● Problem to solve: Across the material that follows, tally each line in which "Roshar" occurs, and state the total alone.
-- Task inputs follows --
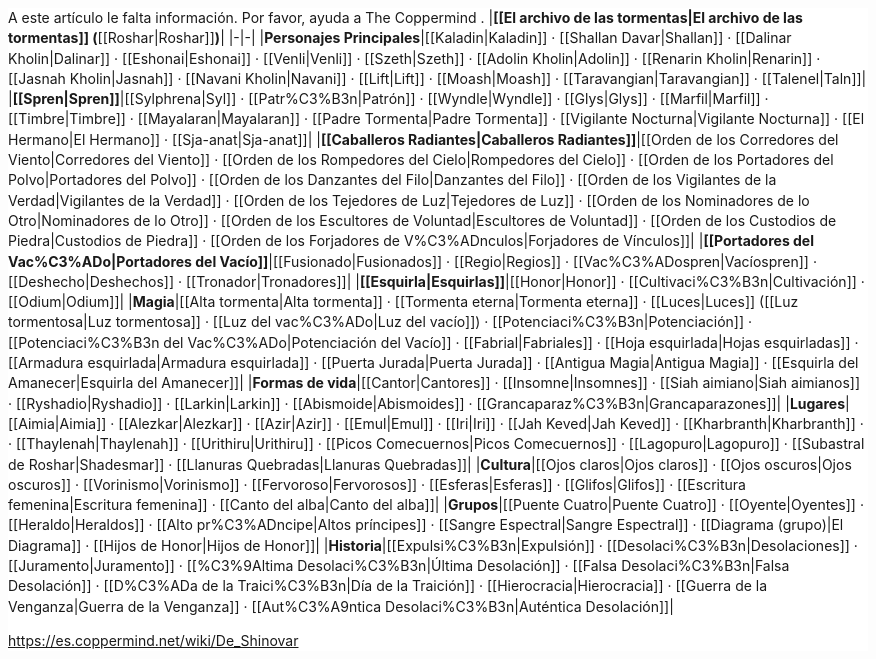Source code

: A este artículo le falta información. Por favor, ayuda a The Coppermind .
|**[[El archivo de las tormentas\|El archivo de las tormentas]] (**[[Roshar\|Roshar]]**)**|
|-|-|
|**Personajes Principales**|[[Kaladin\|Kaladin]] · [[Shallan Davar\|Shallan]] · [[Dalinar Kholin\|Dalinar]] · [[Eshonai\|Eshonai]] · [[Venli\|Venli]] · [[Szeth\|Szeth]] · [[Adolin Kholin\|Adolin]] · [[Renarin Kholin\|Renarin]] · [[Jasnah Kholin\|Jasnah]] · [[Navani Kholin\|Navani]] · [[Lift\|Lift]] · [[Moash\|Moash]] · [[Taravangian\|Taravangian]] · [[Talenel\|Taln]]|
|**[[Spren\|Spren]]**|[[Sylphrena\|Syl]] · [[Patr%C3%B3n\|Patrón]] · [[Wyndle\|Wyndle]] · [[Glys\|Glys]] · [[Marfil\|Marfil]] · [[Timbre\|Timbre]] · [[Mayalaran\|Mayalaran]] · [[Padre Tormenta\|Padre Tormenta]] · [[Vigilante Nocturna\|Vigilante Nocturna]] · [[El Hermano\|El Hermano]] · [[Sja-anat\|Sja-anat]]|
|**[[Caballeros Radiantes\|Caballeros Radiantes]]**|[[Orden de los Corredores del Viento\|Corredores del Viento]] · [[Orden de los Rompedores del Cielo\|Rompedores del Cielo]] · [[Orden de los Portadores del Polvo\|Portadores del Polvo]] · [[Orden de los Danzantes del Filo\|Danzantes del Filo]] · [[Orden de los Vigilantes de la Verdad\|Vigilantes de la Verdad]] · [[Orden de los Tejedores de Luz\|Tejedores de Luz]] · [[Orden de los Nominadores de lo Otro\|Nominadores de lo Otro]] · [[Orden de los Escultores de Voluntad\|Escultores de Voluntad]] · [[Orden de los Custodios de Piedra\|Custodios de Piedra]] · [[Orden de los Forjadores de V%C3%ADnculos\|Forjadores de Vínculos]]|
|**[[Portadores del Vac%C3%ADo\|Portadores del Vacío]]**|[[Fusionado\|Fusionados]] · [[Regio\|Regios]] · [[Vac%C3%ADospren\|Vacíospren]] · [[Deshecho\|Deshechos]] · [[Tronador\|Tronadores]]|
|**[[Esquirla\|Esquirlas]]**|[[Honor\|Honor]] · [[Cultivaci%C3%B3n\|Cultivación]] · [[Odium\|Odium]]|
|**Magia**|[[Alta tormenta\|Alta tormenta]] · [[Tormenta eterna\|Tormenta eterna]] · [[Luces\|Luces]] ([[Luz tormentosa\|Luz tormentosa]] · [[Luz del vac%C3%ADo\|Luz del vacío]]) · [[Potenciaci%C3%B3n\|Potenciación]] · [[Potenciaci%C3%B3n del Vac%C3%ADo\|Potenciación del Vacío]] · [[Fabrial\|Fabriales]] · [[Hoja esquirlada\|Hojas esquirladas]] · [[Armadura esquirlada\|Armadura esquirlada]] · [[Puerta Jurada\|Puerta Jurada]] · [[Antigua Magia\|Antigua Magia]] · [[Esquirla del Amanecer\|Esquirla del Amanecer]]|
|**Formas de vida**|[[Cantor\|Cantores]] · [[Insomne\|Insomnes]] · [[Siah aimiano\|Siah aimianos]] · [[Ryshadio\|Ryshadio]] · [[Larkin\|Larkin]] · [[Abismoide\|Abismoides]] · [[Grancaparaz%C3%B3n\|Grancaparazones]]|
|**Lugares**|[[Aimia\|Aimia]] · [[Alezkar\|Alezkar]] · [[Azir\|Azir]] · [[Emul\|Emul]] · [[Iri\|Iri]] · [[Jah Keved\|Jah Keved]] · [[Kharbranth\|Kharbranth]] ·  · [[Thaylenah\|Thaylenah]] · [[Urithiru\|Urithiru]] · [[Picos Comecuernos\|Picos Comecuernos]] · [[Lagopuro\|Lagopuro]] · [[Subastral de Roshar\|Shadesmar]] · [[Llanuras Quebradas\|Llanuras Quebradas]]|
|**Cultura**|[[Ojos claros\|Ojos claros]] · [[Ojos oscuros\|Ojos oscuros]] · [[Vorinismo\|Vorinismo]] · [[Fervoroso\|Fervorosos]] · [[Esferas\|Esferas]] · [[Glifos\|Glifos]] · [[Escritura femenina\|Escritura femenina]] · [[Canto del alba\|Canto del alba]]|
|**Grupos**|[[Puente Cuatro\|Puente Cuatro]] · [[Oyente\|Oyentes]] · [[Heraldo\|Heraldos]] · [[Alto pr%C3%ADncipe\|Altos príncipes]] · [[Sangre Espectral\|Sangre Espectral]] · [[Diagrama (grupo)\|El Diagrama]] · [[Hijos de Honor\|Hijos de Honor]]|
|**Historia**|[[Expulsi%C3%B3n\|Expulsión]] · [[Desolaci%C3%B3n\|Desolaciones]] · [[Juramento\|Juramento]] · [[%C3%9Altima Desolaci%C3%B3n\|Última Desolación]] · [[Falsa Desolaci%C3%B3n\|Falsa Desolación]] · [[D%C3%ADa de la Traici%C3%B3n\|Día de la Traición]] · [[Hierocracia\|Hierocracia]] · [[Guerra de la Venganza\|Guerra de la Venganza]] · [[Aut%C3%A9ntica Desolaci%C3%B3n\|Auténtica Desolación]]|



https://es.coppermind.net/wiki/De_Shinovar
-- Task inputs concluded --
● Exercise answer: 2